Second, they make good financial sense. Not only do forest gardens not require owning a backyard, but they don't even have to take up a lot of money. As any dumpster diver knows, people, department stores, and garden centers throw out living plants all the time because they're not selling, they're overgrown, they've begun to turn brown, most of them are dead, and so on. Anyone who can find a neglected patch of land and some abandoned plants can begin their own forest garden there. And they provide a tremendous amount of food, because they are so densely packed with fruit trees, herbs, beans, and other edible plants. After all, every vegetable we grow is a blow against global capitalism.
Third, after the first year or two they do most of their own upkeep. People may choose to prune the trees, but who ever heard of anyone having to weed or water a forest? And they're generally organic: Robert Hart devoted a large part of his life to teaching people how to use safe herbal pesticides and fertilizers.4 His writings teach people how to work with the rhythms of nature, and how to make gardens that produce different crops all year round.
"To me Robert was a true 20th Century hero, whose contribution to our sense of possiblity far, far outstripped the sad, small values my generation have been encouraged to see as aspirational.
"I'm proud to have met him, and hope that I can do the best I can to carry forward the vision that he had of productive city forests and edible landscapes replacing the grey concrete jungles and factory farmed 'countrysides' in which so many of us exist."2 - Graham Burnett
The Forest Garden, published by Institute For Social Inventions
Forest Gardening: Cultivating an Edible Landscape, published by Green Books and Chelsea Green Pub Co.
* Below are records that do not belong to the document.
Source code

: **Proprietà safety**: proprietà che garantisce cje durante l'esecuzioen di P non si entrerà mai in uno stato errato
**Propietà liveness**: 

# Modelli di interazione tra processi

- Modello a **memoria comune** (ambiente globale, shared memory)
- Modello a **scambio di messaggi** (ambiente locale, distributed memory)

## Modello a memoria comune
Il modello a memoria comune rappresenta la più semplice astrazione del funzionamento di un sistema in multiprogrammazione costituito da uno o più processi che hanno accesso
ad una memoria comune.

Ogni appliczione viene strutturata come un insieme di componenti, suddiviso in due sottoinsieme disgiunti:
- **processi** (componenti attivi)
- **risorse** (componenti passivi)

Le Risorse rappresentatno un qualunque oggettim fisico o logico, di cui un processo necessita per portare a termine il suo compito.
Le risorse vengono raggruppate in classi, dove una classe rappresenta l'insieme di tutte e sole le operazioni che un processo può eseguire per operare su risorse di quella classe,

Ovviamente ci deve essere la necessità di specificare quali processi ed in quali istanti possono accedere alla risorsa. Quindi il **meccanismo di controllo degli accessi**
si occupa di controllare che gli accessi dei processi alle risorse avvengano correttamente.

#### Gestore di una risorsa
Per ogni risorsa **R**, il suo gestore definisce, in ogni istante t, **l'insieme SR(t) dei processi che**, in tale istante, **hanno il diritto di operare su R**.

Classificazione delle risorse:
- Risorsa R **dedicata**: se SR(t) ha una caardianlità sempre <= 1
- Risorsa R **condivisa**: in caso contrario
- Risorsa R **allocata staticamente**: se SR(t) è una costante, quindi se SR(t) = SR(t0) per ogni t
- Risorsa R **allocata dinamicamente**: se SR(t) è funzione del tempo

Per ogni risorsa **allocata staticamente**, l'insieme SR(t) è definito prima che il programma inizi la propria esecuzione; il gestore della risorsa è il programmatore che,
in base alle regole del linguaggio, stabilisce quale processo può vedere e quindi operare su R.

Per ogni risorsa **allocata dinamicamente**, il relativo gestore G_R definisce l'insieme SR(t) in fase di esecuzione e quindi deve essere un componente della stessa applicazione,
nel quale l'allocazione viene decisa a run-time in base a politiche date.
Beyond The Forest Garden, published by Gaia Books
Forest Farming: Towards a Solution to Problems of World Hunger and Conservation, written with Sholto Douglas, published by Intermediate Technology
How to Make a Forest Garden, written with Patrick Whitefield, published by Permaculture Resources
- Ecosociety, published by Eco Books
- The Inviolable Hills: the ecology, conservation and regeneration of the British uplands, published by Eco Books
All are available through their publishers at sites like ecobooks.com and chelseagreen.com, as well as Powell's Books.
Robert Hart died on the 7th of March, 2000, but lives on in his gardens.